То, что верно в отношении выбора слов, верно и в отношении богословских систем. Ценность этих систем заключается в значении, на которое они указывают. Точно так же, как слова не могут содержать трансцендентную истину, а только указывают на нее, так и системы, опирающиеся на слова и технические определения, данные таким словам, не могут постичь трансцендентную истину, а могут только указывать на нее. Различные богословские системы развивались с течением времени. Каждая из них предлагает нам способы постижения богословских истин. Они помогли нам найти какое-то объяснение великим тайнам веры и тем самым предоставили базовую основу, в которой люди нуждались, чтобы верить. В этом отношении они оказали большую услугу вере. Проблема, с которой мы должны столкнуться и отбросить, заключается в замешательстве, которое испытывают некоторые люди, считающие, что одна конкретная богословская система представляет собой истину, и поэтому только те, кто следует ей, могут постичь истину. Когда это происходит, теологическая истина теряется, поскольку ограниченное осознание и потенциал, присущие любой данной системе, мешают тем, кто абсолютизирует такую систему, искать и переживать трансцендентную истину. И когда встречаются две соперничающие богословские системы, если их приверженцы понимают ограничения своей конкретной системы, они могут учиться и ценить друг друга. Но если они являются строгими приверженцами своих систем, так что они путают истину как только с тем, что содержится в их системе, тогда они стремятся критиковать и отвергать любую другую систему и таким образом неверно истолковывают другую систему, чтобы оправдать свою критику. Это часто происходит в католических и православных богословских дебатах, например, в том, как некоторые томисты обращаются к Паламе или как некоторые православные обращаются к filioque[3]. дебаты сосредотачиваются на внешнем, а поскольку внешние детали различны, они никогда не сойдутся.
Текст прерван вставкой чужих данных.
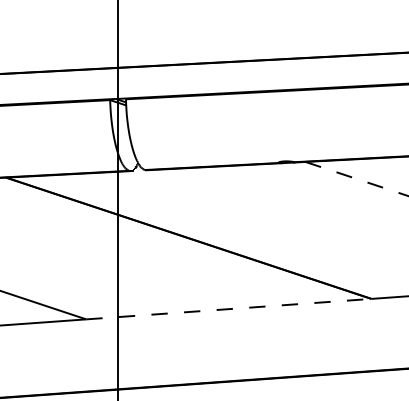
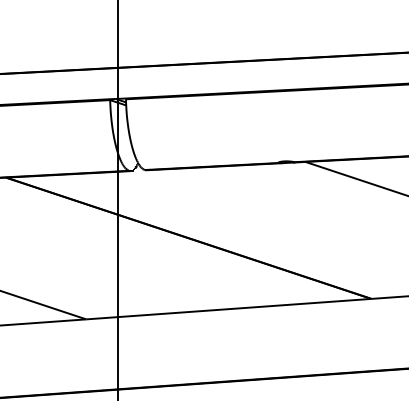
line at (357, 179): dashed -> solid
line at (228, 309): dashed -> solid
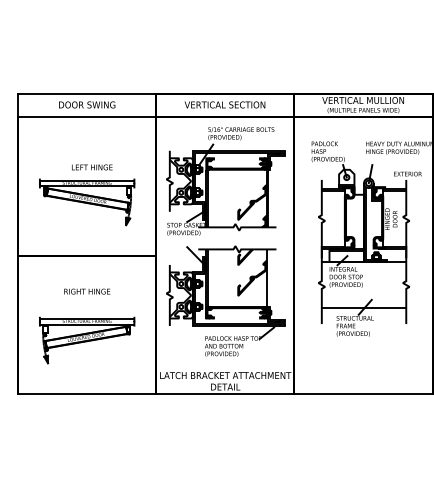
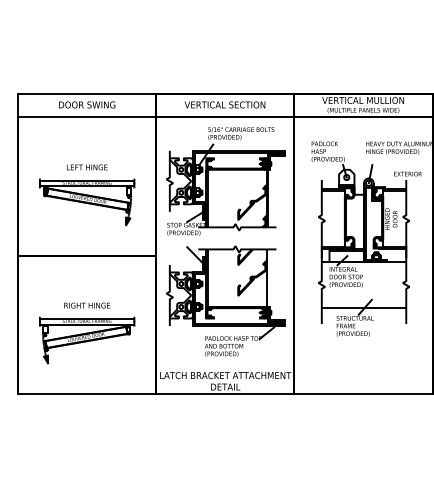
text at (92, 167) position: (92, 167) -> (87, 167)
text at (87, 291) position: (87, 291) -> (87, 305)
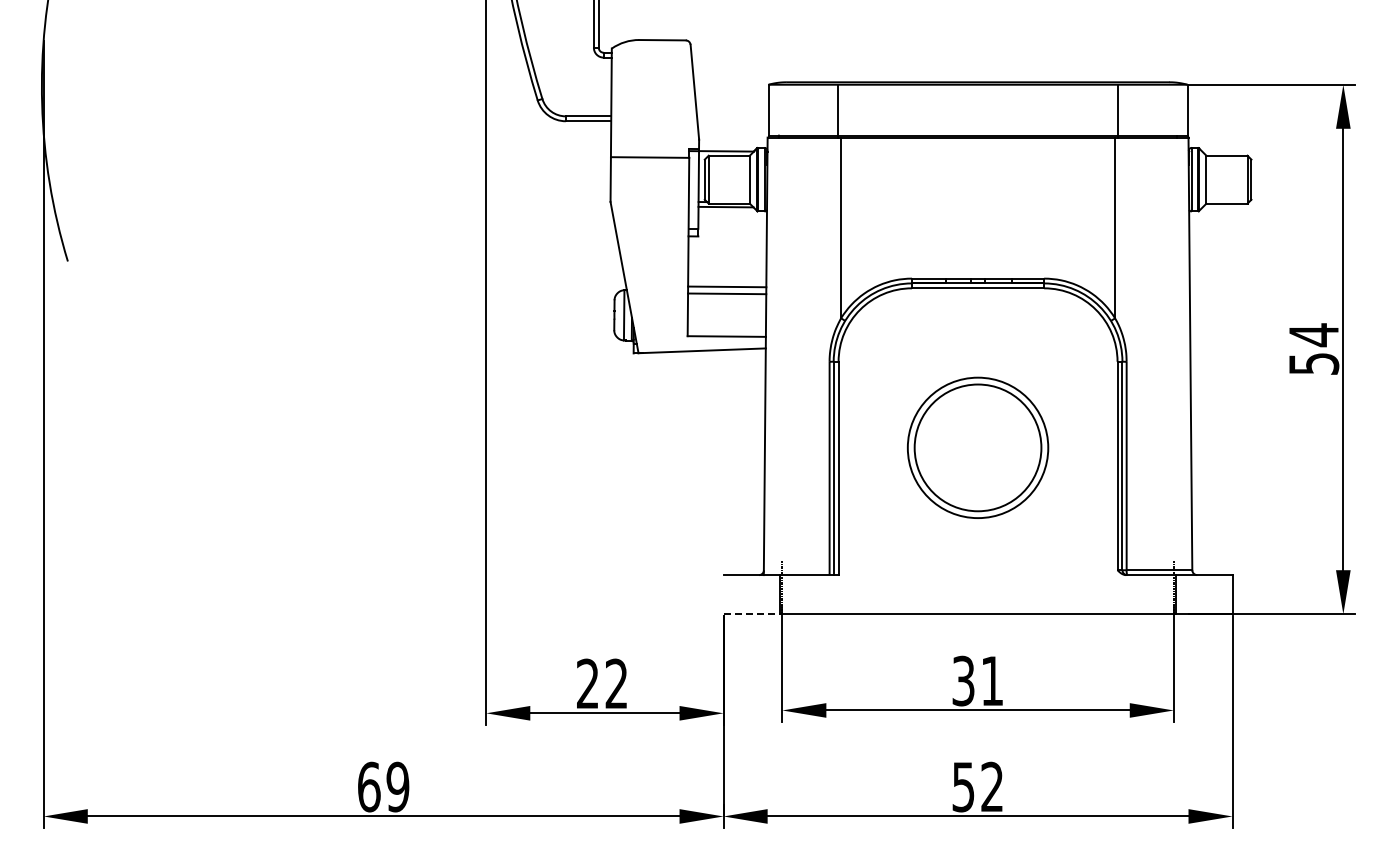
Богословские дебаты сложны. Его нельзя превращать в бесплатное для всех. Не все, что можно утверждать или подразумевать, является правдой. Но проблема в том, что мы должны выяснить предполагаемый смысл любого данного утверждения. Иногда это легко, поскольку автор дает нам достаточно материала, чтобы мы могли понять, что он имеет в виду под конкретными словами. Часто это не так, и все гораздо сложнее, например, когда мы пытаемся понять, что имел в виду автор, когда у нас есть только несколько фрагментов его работ, которые можно использовать для установления такого понимания. Когда у нас есть лишь ограниченная способность интерпретировать конкретный текст или богословскую традицию, нам важно отметить возможный диапазон интерпретаций, которые могут быть получены из него, указать, какие из них приемлемы, а какие нет. Затем, если у нас нет доказательств обратного, мы должны предположить, что одно из приемлемых значений - это то, что имелось в виду, чтобы дать как можно более благосклонное толкование, чтобы поддержать любовь и уважение, которые мы как христиане должны испытывать к каждому. Другой.

[1] См., например, св. Кирилл Александрийский, «Письмо 39» в Письмах 1-50. Транс. Джон И. МакЭнерни (Вашингтон, округ Колумбия: CUA Press, 1987), 147-52.
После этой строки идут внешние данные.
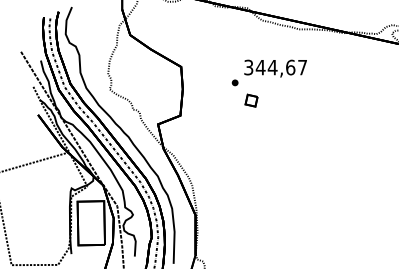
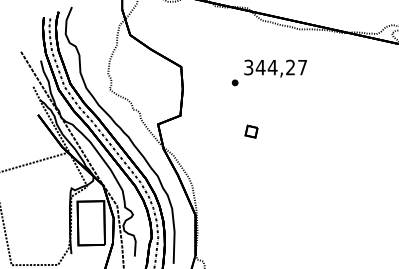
text at (290, 67): 344,67 -> 344,27
part at (251, 100) position: (251, 100) -> (251, 131)
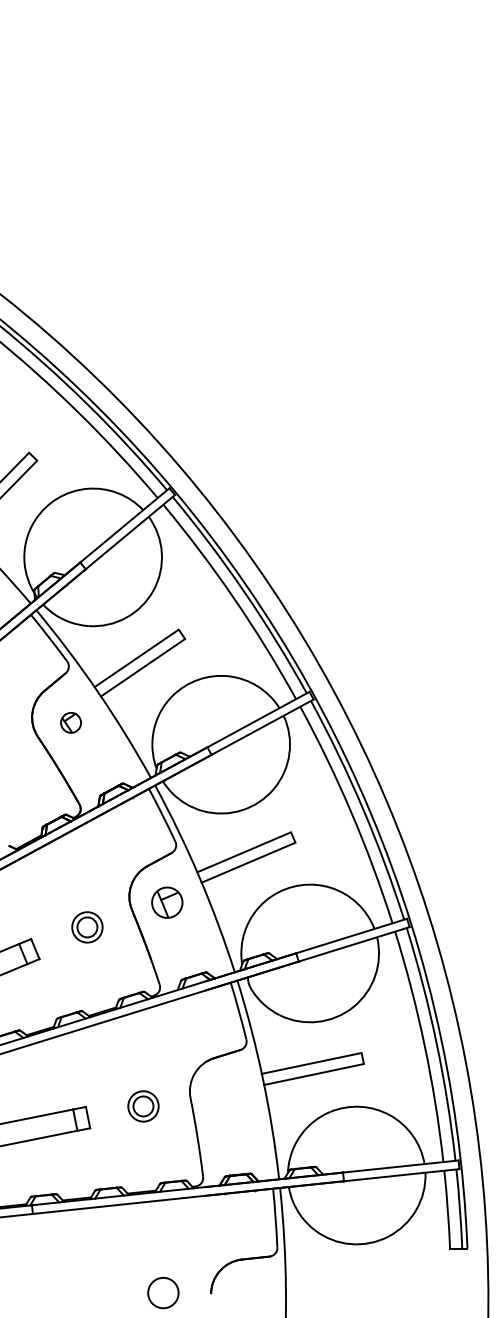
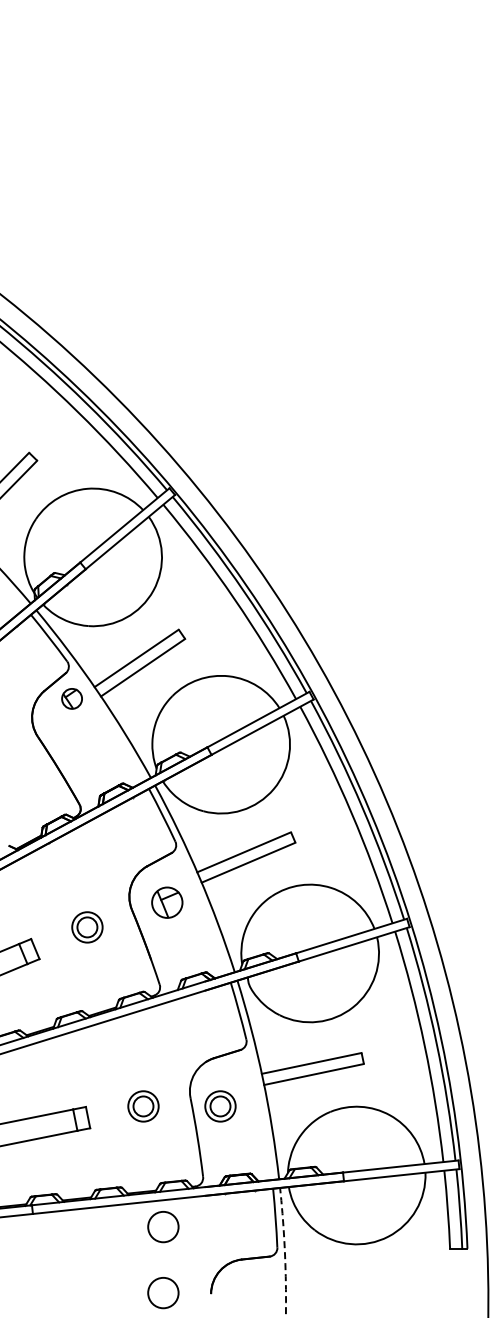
part at (70, 722) position: (70, 722) -> (71, 698)
part at (220, 1106): none -> present
circle at (163, 1227): none -> present
arc at (284, 1253): solid -> dashed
[2] Вот почему в современных экуменических выступлениях, где мы обнаруживаем, что эта проблема была признана, христиане, наконец, могут выйти за рамки вопроса выбора слов и посмотреть на значение, подразумеваемое обеими сторонами, и найти общее единство веры, допускающее официальные заявления, указывающие на их общее христологическое понимание.
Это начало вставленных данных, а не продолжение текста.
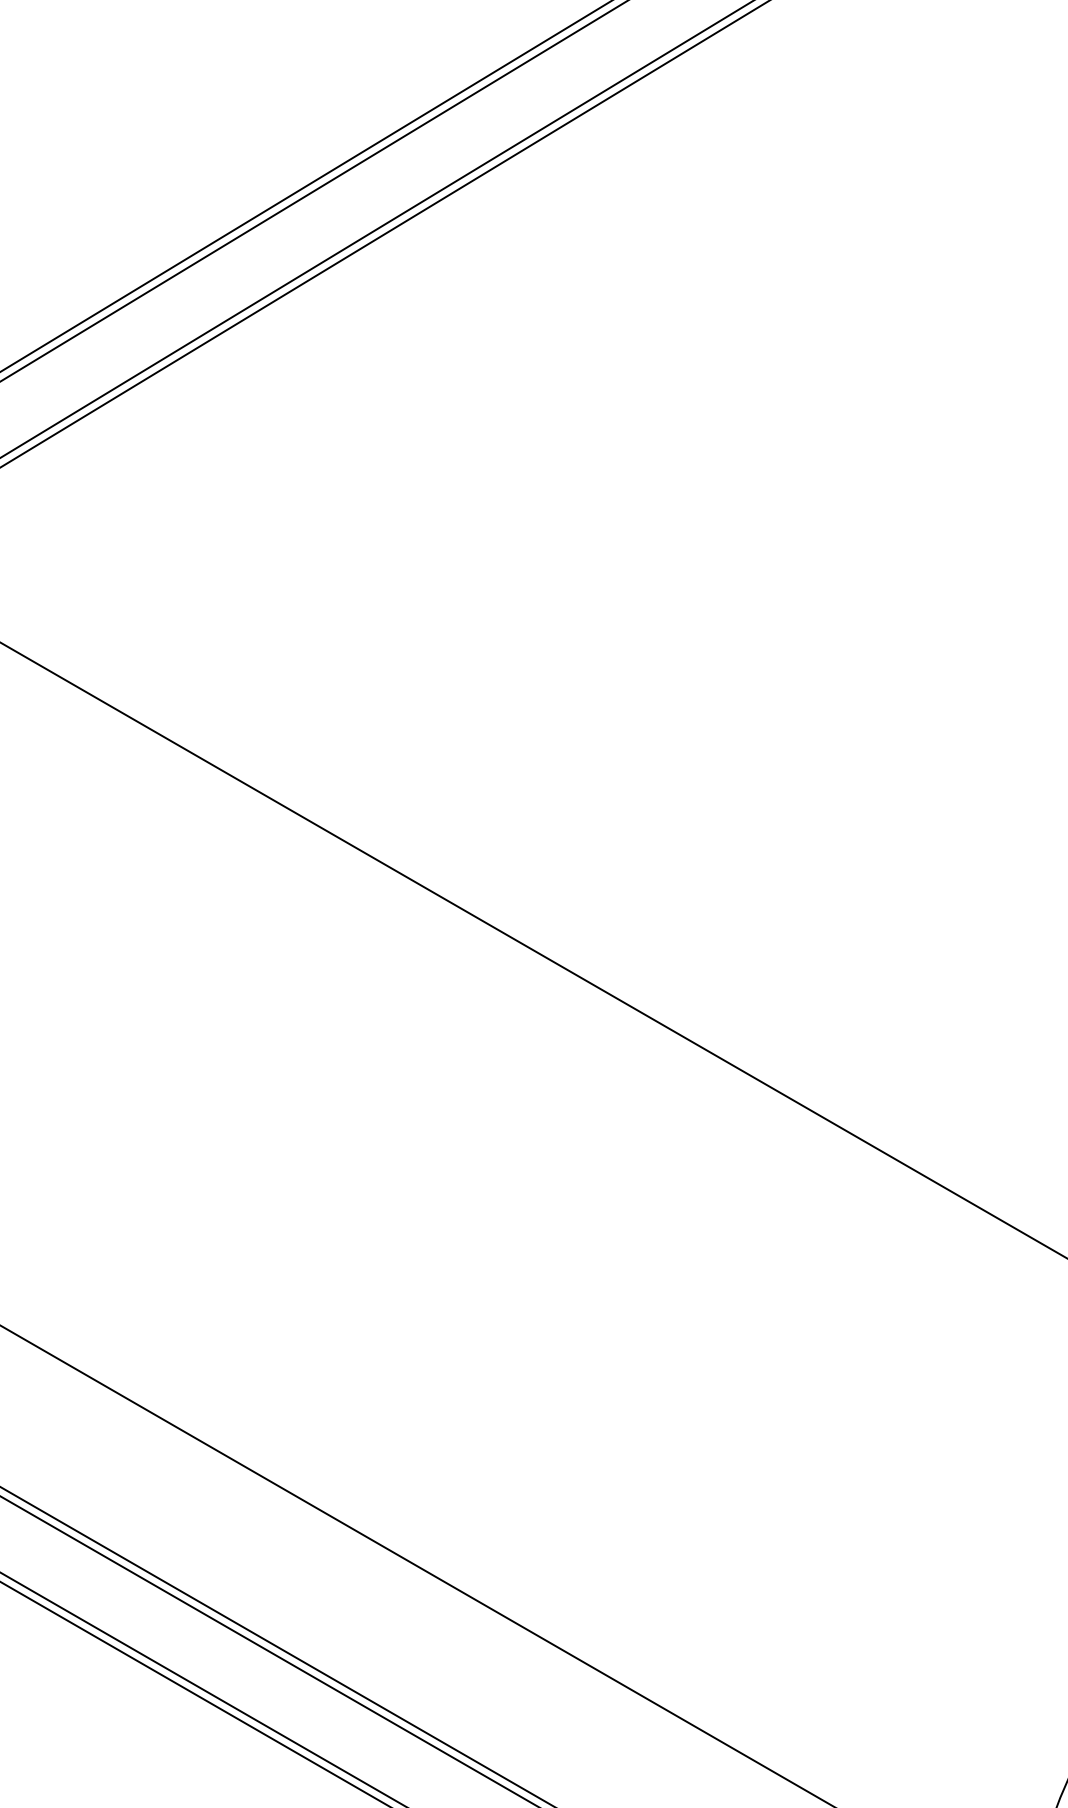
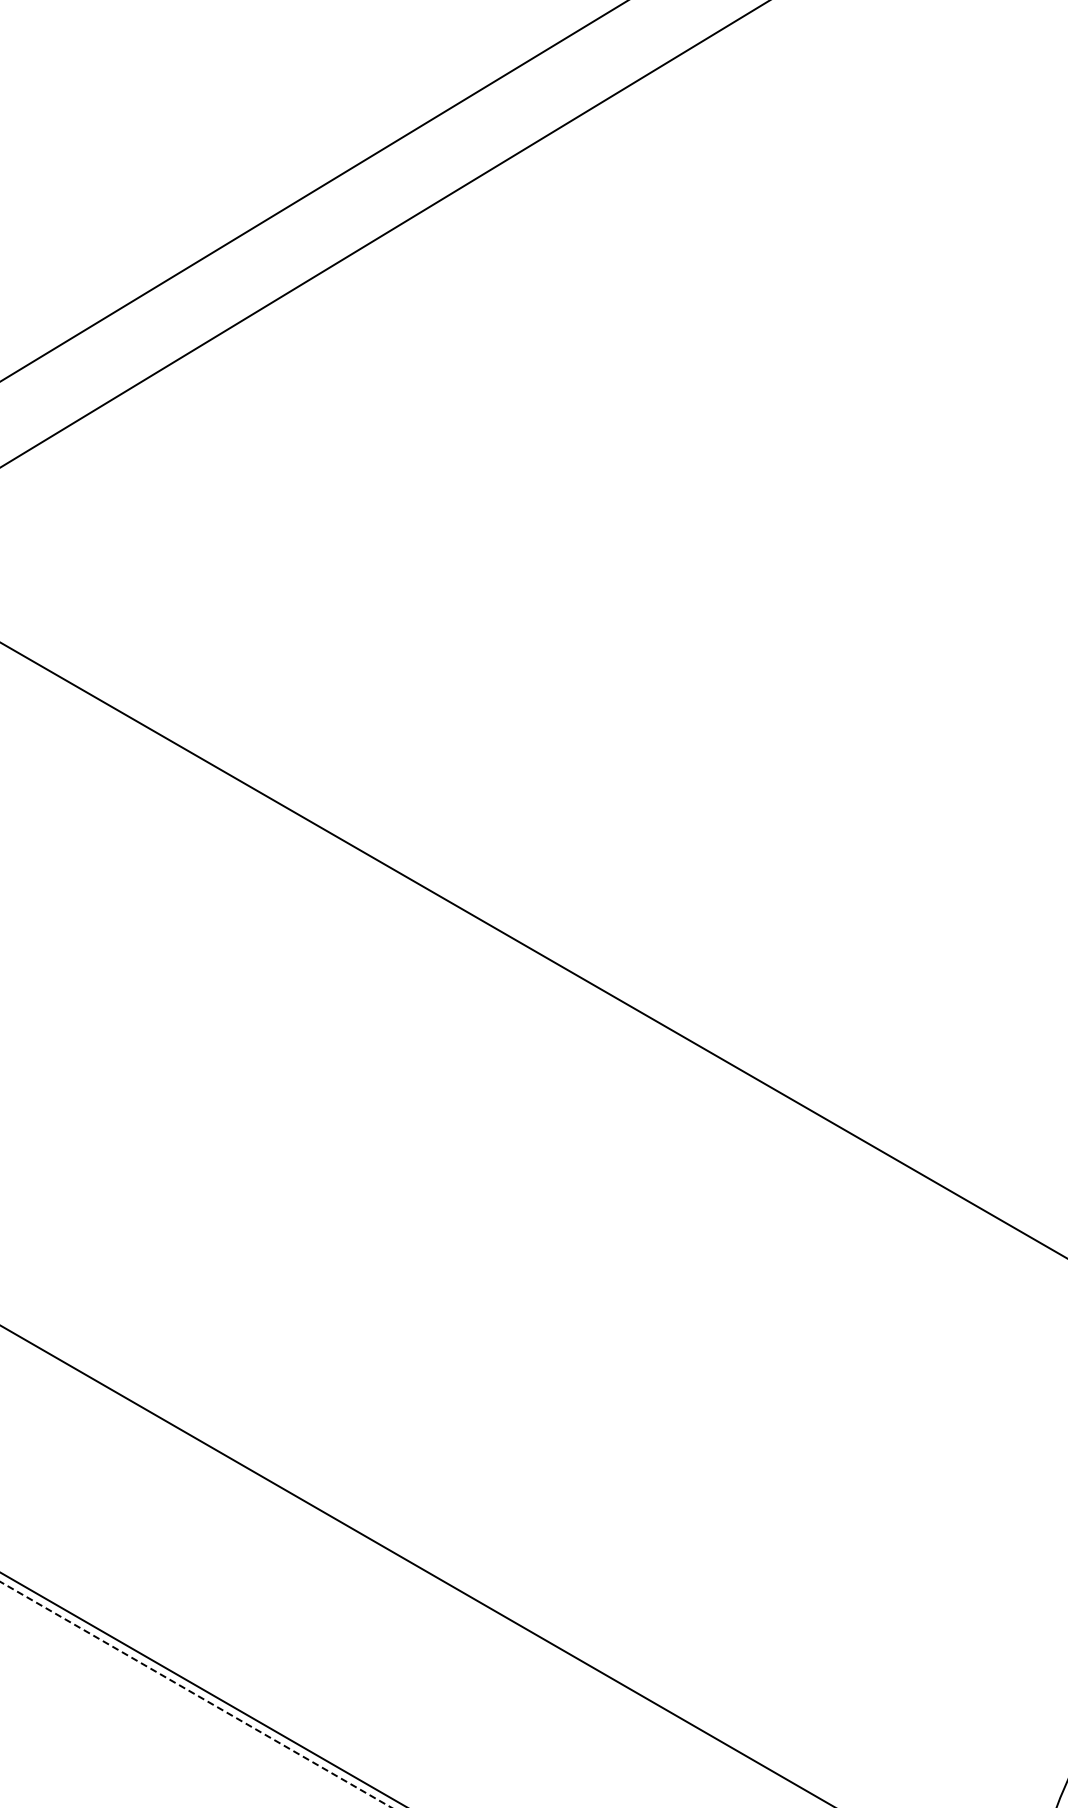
line at (305, 186): present -> none
line at (376, 229): present -> none
line at (276, 1646): present -> none
line at (268, 1650): present -> none
line at (195, 1694): solid -> dashed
[3] Например, мы находим многих томистов, ложно утверждающих, что Палама отрицал божественную простоту. Если бы они изучали Паламу, то узнали бы, что она не только не отрицает божественной простоты, но и является основой его богословской системы. См., например, Маркус Плестед, «Св. Григорий Палама о Божественной простоте» в Modern Theology vol. 35 нет. 3 (2019): 508-521 и Марк К. Спенсер, «Гибкость божественной простоты: Фома Аквинский, Скот и Палама» в International Philosophical Quarterly vol.57 нет. 2 (2017): 123-139.